Nairobi accounted for more than half of Kenya Power’s electricity sales last year, reflecting the capital city’s economic dominance over the rest of the country.

New data released by the power distribution company shows that Nairobi consumed 3,507 Gigawatt Hours (GWh) last year, being 56.2 per cent of the total power consumption compared to 55.8 per cent in the previous year.

The heavy concentration of power consumption by Nairobi indicates inequality in the country’s economic development, which has partly been attributed to the previous centralised system of government that has guided sharing of resources since independence.

The devolved system of government under the new Constitution has raised hopes of addressing the economic imbalance, but analysts have said there is need to offer incentives to pull private investors to the counties.

“Nairobi is so big, it is hard for the economy to trickle down especially for foreign investors who want to set up where there is infrastructure,” said economist Dr X.N. Iraki.

Some counties have already crafted incentives to attract investors, but others are still trying to settle into office and have not announced any development plans.

Power consumption in an area is often an indicator of the number of electrical equipment plugged to the national grid— including industrial machinery — pointing to economic output.

It may also be the result of increased use of home appliances such as TV sets and refrigerators that point to improvement in household incomes and rising standards of living.

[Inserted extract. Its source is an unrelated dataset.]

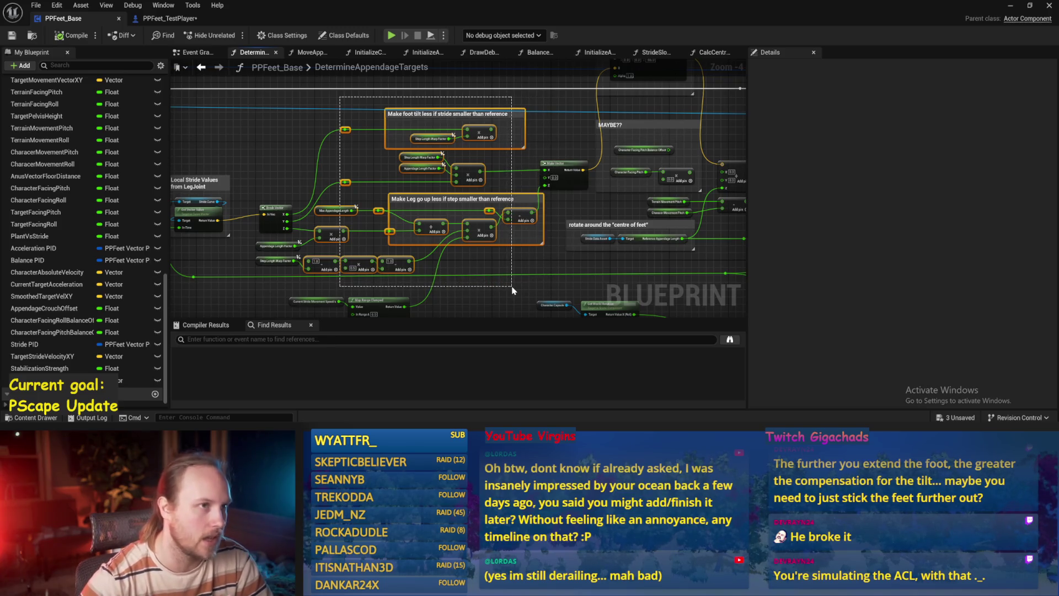
{"action": "left_click_drag", "start_coordinate": [512, 290], "coordinate": [511, 291]}
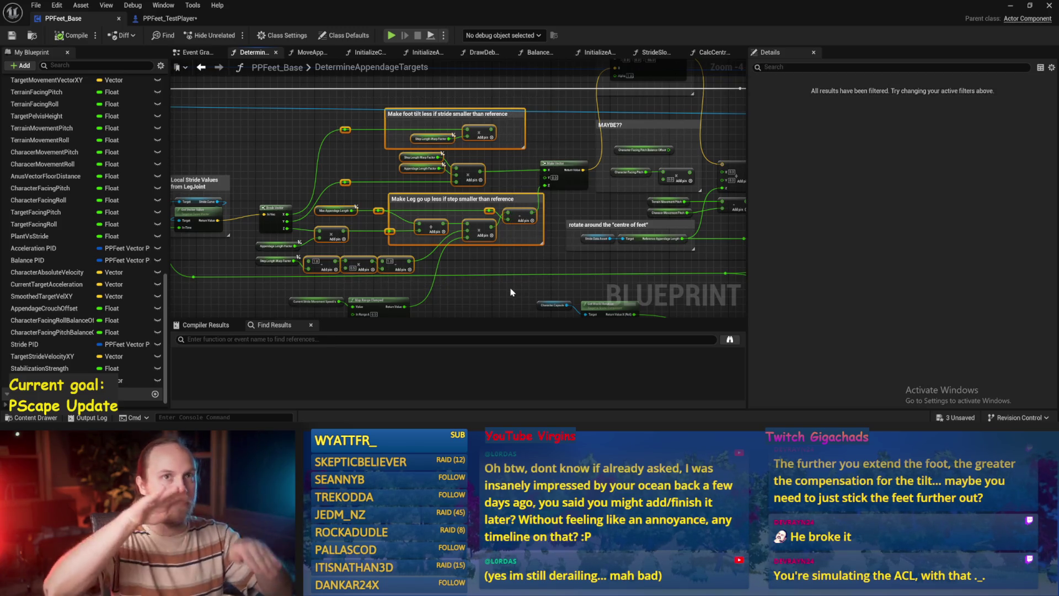
{"action": "left_click", "coordinate": [511, 292]}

Analysts say uneven growth in consumption of electricity, especially in times of economic expansion, means the benefits of such growth is accruing to only a segment of the population.

In the past, the government has used free land policy and tax concessions to woo investors to satellite towns, but the incentives have failed to reduce concentration of wealth and investment in Nairobi.
The government plans to use the free primary school laptop project to spread electricity connection to all schools, which could in a way address economic exclusion in rural areas.
The number of Kenya Power customers in Nairobi crossed the one million mark to stand at 1,042,216 while the other three regions (Mount Kenya, Coast and Western) have a total number of 835,202 customers.

Kenya Power has divided the country in four regions being Nairobi, Mount Kenya, Coast and Western.

Mt Kenya region is the least consumer having used up 539 GWh. This is lower than the consumption in Coast, which has less consumers, indicating more consumption per capita at the Coast.